For a quieter show of historic proportions, try "Neil Jenney Sculpture 1967-68" at Alexander & Bonin on 10th Avenue. For three decades now Jenney has been famous for his influential "Bad Paintings" made in 1969 (they weren't, in fact, bad at all), reprised last year at Gagosian on Madison Avenue. Perhaps even more celebrated are the little-seen Postminimalist sculptures the artist made in the years preceding, and they are now on view at A&B. As in the paintings, the artist was concerned with two-part propositions, though in the sculptures each of the two components are essentially the same, though different.

Shown in the picture accompanying this text are, from left, the polished aluminum Linear Piece (1967), another Linear Piece (1967), this one its aluminum ends dipped in pigmented, waxy-looking silicone rubber, and the Joanne Duffy Piece (1968) of corrugated tin sheeting and round fluorescent fixtures (named after a friend). The prices are $125,000, $45,000 and $350,000, respectively, with some red dots in evidence.

For those who would delve into the secrets of all this, the tome is Postminimalism, a book written by Robert Pincus-Witten back in 1977, before he became an art dealer, and published by critic Richard Milazzo's Out of London Press. "It's on back order on Amazon," volunteered the young lady at the desk.

*          *        *
Adam Dant made a name for himself in London a couple of years with Donald Parsnips' Daily Journal, a handmade, 4 x 6 inch comic book that combined odd cartoons with slogans like "Beware, wild horses will try and keep you away from things you don't want to go to," and lists like "Why you shouldn't paint" (3. It involves the use of paint. 4. People will only buy the results). Now, the 34-year-old artist is having his first U.S. solo show at Adam Baumgold Gallery on East 79th Street, titled "Your Tomorrow Better (Call Now)."

Dant's large and elaborate drawings often involve protagonists in clown makeup or people who have casts on their limbs. "Minor everyday accidents," the artist explains, reveal "the objects of contemporary life as comic props imbued with a malicious life of their own." Smaller, single-image works are $1,800; the mural-sized title work of the show, composed of 300 interconnected drawing0s, is $12,500.

*          *        *
Richard Serra has a role in the new Matthew Barney Cremaster 3 film. He throws Vaseline on the side of the Guggenheim Museum and sits in a dentist chair for a fitting of chrome choppers... Principal of new gallery Rivington Arts that opened last week on the Lower East Side's famed Rivington Street is Mirabella Marden, daughter of painters Brice and Helen...

Willoughby Sharp premieres the video footage he shot 30 years ago at first U.S. performance of Joseph Beuys at Rene Block Gallery in SoHo, in which German art legend spent three weeks in a caged-off space with a coyote. The show is at a bar on West 24th Street called Eugene on Jan. 25...
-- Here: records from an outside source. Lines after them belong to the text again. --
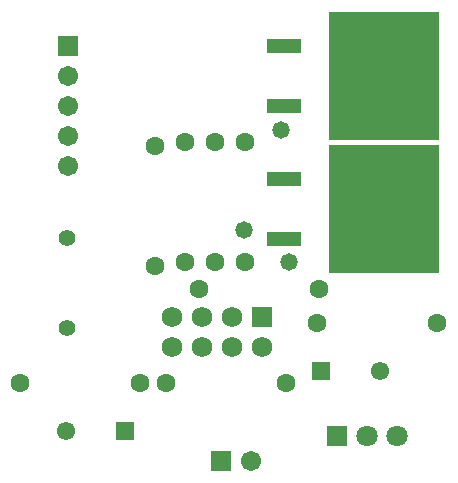
<source format=gbs>
%FSLAX25Y25*%
%MOIN*%
G70*
G01*
G75*
G04 Layer_Color=16711935*
%ADD10R,0.36221X0.42126*%
%ADD11R,0.10630X0.04331*%
%ADD12C,0.02000*%
%ADD13C,0.02500*%
%ADD14C,0.03937*%
%ADD15C,0.10000*%
%ADD16C,0.05000*%
%ADD17C,0.01000*%
%ADD18R,0.06299X0.06299*%
%ADD19C,0.06299*%
%ADD20C,0.04724*%
%ADD21C,0.05315*%
%ADD22R,0.05315X0.05315*%
%ADD23C,0.06000*%
%ADD24R,0.06000X0.06000*%
%ADD25C,0.05512*%
%ADD26R,0.05906X0.05906*%
%ADD27C,0.05906*%
%ADD28R,0.05906X0.05906*%
%ADD29C,0.05000*%
%ADD30C,0.00787*%
%ADD31C,0.00984*%
%ADD32C,0.00050*%
%ADD33C,0.00591*%
%ADD34R,0.37021X0.42926*%
%ADD35R,0.11430X0.05131*%
%ADD36R,0.07099X0.07099*%
%ADD37C,0.07099*%
%ADD38C,0.05524*%
%ADD39C,0.06115*%
%ADD40R,0.06115X0.06115*%
%ADD41C,0.06800*%
%ADD42R,0.06800X0.06800*%
%ADD43C,0.06312*%
%ADD44R,0.06706X0.06706*%
%ADD45C,0.06706*%
%ADD46R,0.06706X0.06706*%
%ADD47C,0.05800*%
D34*
X126173Y91000D02*
D03*
Y135500D02*
D03*
D35*
X93032Y101000D02*
D03*
Y81000D02*
D03*
Y145500D02*
D03*
Y125500D02*
D03*
D36*
X110500Y15500D02*
D03*
D37*
X120500D02*
D03*
X130500D02*
D03*
D38*
X20500Y81500D02*
D03*
Y51500D02*
D03*
D39*
X20157Y17000D02*
D03*
X124843Y37000D02*
D03*
D40*
X39843Y17000D02*
D03*
X105157Y37000D02*
D03*
D41*
X55700Y55000D02*
D03*
Y45100D02*
D03*
X65700Y55000D02*
D03*
X65400Y45100D02*
D03*
X75600Y55000D02*
D03*
Y45000D02*
D03*
X85700D02*
D03*
D42*
X85600Y55100D02*
D03*
D43*
X60000Y73500D02*
D03*
Y113500D02*
D03*
X70000Y73500D02*
D03*
Y113500D02*
D03*
X80000Y73500D02*
D03*
Y113500D02*
D03*
X50000Y72000D02*
D03*
Y112000D02*
D03*
X45000Y33000D02*
D03*
X5000D02*
D03*
X53500D02*
D03*
X93500D02*
D03*
X64500Y64500D02*
D03*
X104500D02*
D03*
X104000Y53000D02*
D03*
X144000D02*
D03*
D44*
X21000Y145500D02*
D03*
D45*
Y135500D02*
D03*
Y125500D02*
D03*
Y115500D02*
D03*
Y105500D02*
D03*
X82000Y7000D02*
D03*
D46*
X72000D02*
D03*
D47*
X79500Y84000D02*
D03*
X94500Y73500D02*
D03*
X92000Y117500D02*
D03*
M02*

</source>
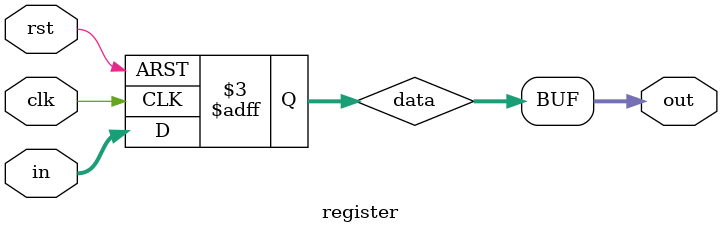
<source format=v>
`timescale 1ns / 1ns


module register(
    input [11:0] in,
    output [11:0] out,
    input rst,
    input clk
    );

reg [11:0] data = 12'd0;

assign out = data;

always @ (posedge clk, posedge rst)
begin
    if (rst)
        data <= 12'd0;
    else
        data <= in;
end

endmodule

</source>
Mrs. Marilyn Minter, making the Emily Cheng opening at Winston Wächter Mayer Fine Art on East 78th Street, sporting a new wedding band and firestone engagement ring -- tattooed on her finger. Marriage was in Rome, honeymoon in Venice... Butterfields auction house, the eBay subsidiary with offices in San Francisco and Los Angeles, is rumored to have laid off 40 staffers in its L.A. office last week -- only seven remain there.

Larry Rivers, who has left his storied 14th Street loft for good (for East Hampton and Miami), slated for retrospective at the Corcoran Gallery this May... Hot young painter Jay Davis is now repped by Mary Boone along with Stefan Stux... Old Master dealer Otto Naumann showed off his new $40-million Rembrandt, a portrait of Saskia posing as Minerva that last appeared in public at auction in Paris in 1976, at his 80th Street gallery during a special Jan. 22 opening for Old Master Week in New York.


WALTER ROBINSON is editor of Artnet Magazine.